Wir sind seit etwa zwei Jahren eine feste Band. Das Kollektiv besteht aber gleichzeitig weiter und wird künftig auch live zu besonderen Anlässen auf die Bühne gehen: am 26. März haben wir erstmalig mit dem gesamten Kollektiv live gespielt, inkl. Geigen, Bratschen, Celli, Kontrabass, Posaunen, Saxophon und Klavier. Am 7. Mai werden wir das ganze in Berlin im Rahmen des Friction Fest welches ich auch mitorganisere, wiederholen. Das ganze wird auch für eine DVD gefilmt, die später auf Metal Blade erscheinen wird.
Was erwartest Du dir vom Friction Fest, von dem bunten Billing und dem Heimspiel, das ihr dort genießen werdet?
Ich persönlich freue mich sehr auf das Festival, als Veranstalter und musikalischer Teilhaber. Wir haben versucht, ein möglichst diverses Line-up zusammenzustellen, welches die üblichen Genregrenzen überschreitet und einfach ein Forum bietet für interessante, ungewöhnliche Ansätze innerhalb von Rockmusik; von Metal über Indie bis Avantgarde. Ich bin mit dem Line-up, das wir dafür gewinnen konnten, sehr zufrieden: Freitag ist der "härtere" Tag, mit BOHREN & DER CLUB OF GORE, ENTOMBED, uns, WOLVES OF THE THRONE ROOM und vielen anderen. Samstag ist etwas ruhiger, mit EFTERKLANG, BLACK HEART PROCESSION, LONG DISTANCE CALLING und vielen anderen Acts. Ausserdem haben wir einige eher unbekannte persönliche Lieblingsbands gewinnen können, wie TAINT aus Großbritannien, die Italiener AUCAN oder HACRIDE aus Frankreich. Jeder, der THE OCEAN mag, sollte sich die anhören. Das war mir persönlich wichtig.

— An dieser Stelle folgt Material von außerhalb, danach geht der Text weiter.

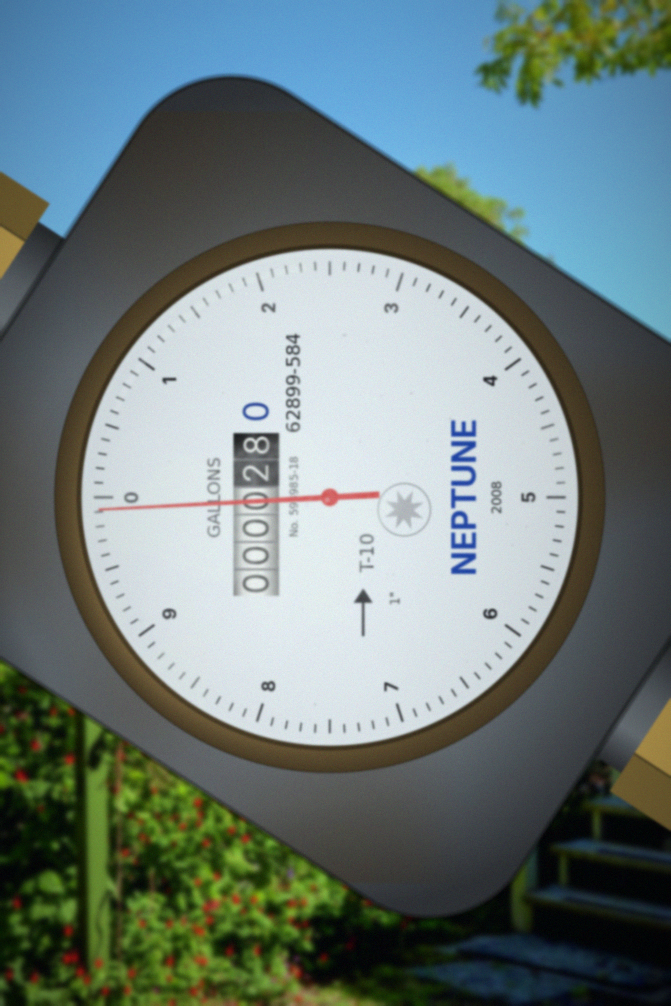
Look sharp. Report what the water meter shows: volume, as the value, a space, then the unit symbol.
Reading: 279.9 gal
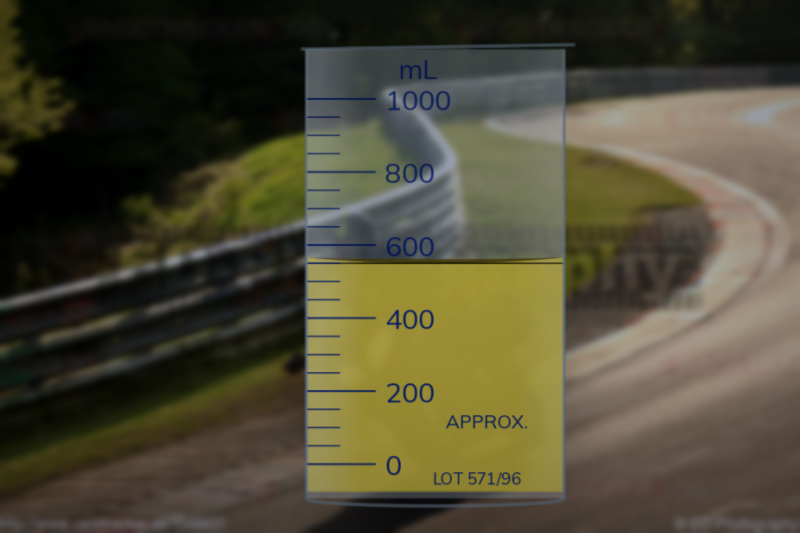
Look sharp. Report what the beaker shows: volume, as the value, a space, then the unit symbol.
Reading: 550 mL
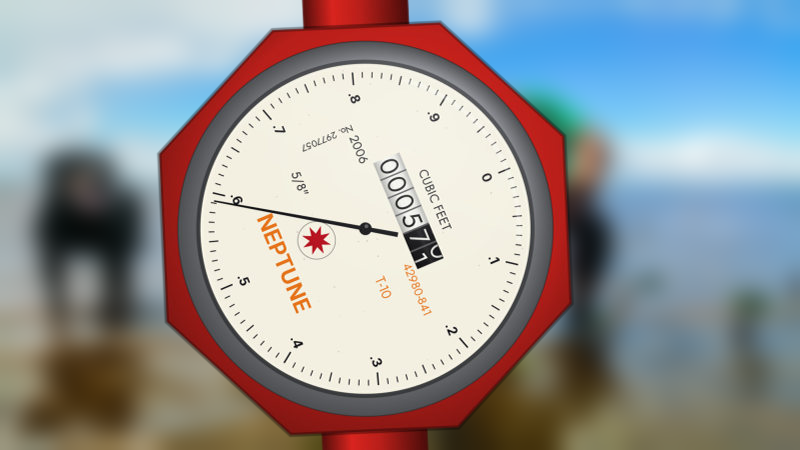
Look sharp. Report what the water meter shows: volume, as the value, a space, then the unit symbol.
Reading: 570.59 ft³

Es wird zwei Bühnen geben im Astra, so dass es Non-Stop Musik gibt und natürlich auch draussen eine Area zum chillen mit Essen- und Plattenständen, etc. Wir wollen das Festival etablieren und haben unglaublich viel Zeit und Arbeit da investiert. Der Venue ist neu und hervorragend ausgestattet. Das wird gut:)!
Wie entstehen unter diesen Vorraussetzungen denn eure Songs?
Die habe ich bis dato, inklusive "Heliocentric", selber geschrieben. Ich brauche zum Songwriting Ruhe, ich bin keine Jam-Natur. Für das folgende Album "Anthropocentric" hat erstmalig auch unser anderer Gitarrist Jona einige Songs beigesteuert.
Die Kommunikation wird natürlich nicht vereinfacht dadurch, dass meine Band-Kollegen in der Schweiz wohnen und ich in Deutschland. Ein unlösbares Problem ist das aber auch nicht in Zeiten von Internet und Billigflügen. Es muss halt bloss alles gut geplant sein.
Meine Songs entstehen meistens irgendwo in weiter Ferne. "Precambrian" habe ich überwiegend in Australien geschrieben, "Heliocentric" in Spanien. Auf Reisen bin ich immer besonders inspiriert, habe unzählige Ideen. Manchmal klappt es aber auch zuhause.
Gibt es denn eine Headlinertour zum Album?
Wird es geben, Mitte Mai - Mitte Juni ca. mit Support von KRÜGER aus der Schweiz und anderen. Genaue Dates werden dieser Tage bekanntgegeben, ich selbst bin noch nicht genau im Bilde.